### WORK TO BE COMPLETED
In the data that follows, every line containing the word "However" should be returned.

### THE INPUT
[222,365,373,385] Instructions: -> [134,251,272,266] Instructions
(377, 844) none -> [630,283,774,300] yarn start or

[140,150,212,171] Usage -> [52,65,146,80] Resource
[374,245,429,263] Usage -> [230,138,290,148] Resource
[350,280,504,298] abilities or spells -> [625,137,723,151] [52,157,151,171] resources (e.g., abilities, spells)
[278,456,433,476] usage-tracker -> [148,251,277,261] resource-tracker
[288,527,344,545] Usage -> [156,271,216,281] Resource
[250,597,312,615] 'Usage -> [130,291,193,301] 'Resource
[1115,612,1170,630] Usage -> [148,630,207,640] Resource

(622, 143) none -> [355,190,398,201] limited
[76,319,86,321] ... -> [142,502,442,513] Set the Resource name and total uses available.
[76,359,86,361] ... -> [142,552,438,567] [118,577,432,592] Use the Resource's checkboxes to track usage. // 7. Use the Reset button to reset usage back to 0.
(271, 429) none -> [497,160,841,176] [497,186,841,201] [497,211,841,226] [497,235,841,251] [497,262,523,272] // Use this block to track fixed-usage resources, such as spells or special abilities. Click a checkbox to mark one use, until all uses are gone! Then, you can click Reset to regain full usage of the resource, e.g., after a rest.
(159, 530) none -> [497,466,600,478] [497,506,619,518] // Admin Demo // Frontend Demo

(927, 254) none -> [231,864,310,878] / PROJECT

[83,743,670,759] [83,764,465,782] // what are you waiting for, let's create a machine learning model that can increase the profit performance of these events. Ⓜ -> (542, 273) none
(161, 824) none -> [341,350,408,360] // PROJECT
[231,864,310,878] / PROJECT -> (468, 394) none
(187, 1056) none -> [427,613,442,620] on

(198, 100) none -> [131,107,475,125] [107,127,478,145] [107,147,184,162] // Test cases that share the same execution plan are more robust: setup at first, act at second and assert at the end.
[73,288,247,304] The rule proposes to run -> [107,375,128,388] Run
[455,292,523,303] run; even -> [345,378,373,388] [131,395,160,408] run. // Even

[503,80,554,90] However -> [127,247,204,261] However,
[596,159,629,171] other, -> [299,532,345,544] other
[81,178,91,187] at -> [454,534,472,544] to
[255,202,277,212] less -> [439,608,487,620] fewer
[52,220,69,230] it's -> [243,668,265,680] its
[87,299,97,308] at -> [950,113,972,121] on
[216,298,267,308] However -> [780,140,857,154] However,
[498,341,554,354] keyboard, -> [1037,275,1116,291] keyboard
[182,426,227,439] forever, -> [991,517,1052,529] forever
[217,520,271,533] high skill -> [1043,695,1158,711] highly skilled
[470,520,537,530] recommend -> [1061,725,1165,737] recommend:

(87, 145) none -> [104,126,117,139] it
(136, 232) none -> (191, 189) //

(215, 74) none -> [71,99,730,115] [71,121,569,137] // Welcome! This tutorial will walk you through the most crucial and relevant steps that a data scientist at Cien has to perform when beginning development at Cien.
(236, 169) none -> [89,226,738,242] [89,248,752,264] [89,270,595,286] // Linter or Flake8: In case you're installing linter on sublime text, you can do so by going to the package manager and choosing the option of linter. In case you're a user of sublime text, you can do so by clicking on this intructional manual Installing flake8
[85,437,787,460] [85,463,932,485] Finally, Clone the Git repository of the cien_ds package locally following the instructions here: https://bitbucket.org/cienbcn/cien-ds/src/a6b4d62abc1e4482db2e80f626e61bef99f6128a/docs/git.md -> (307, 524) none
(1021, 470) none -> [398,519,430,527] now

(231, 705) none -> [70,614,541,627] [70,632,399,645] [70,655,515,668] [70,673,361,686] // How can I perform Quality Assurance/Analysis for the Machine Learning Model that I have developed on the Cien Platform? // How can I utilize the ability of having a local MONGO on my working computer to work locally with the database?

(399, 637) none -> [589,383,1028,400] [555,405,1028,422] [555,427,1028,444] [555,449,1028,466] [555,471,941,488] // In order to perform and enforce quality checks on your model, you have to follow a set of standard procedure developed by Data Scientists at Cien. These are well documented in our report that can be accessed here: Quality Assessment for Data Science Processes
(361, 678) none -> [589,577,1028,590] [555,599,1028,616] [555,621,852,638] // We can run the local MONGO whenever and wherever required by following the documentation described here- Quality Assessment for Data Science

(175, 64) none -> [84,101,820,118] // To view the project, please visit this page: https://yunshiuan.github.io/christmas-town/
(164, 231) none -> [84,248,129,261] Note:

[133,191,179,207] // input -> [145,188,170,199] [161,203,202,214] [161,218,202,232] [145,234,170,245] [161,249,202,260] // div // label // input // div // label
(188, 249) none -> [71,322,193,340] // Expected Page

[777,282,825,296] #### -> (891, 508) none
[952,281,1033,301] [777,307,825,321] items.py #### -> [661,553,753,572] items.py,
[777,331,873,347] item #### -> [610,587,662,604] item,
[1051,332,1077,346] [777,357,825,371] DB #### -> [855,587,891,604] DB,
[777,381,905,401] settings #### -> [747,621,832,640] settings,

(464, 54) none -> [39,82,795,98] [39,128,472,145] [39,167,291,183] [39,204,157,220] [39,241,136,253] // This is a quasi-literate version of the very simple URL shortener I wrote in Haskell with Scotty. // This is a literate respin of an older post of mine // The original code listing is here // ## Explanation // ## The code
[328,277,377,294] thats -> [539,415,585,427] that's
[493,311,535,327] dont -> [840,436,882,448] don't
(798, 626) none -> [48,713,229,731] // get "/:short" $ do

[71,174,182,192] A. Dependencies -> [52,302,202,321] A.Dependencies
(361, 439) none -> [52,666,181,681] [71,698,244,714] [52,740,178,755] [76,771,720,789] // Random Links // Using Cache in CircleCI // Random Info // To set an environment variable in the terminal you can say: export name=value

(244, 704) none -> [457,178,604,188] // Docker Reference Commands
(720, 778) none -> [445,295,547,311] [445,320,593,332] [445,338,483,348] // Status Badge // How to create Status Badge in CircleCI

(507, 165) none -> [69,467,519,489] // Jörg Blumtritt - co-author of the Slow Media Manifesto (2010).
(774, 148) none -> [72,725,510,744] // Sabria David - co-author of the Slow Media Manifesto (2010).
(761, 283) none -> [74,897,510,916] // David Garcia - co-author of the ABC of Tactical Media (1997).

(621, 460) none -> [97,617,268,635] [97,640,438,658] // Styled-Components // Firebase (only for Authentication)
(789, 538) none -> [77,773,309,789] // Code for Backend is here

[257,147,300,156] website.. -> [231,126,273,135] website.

### RESULT FOR THIS EXERCISE
[503,80,554,90] However -> [127,247,204,261] However,
[216,298,267,308] However -> [780,140,857,154] However,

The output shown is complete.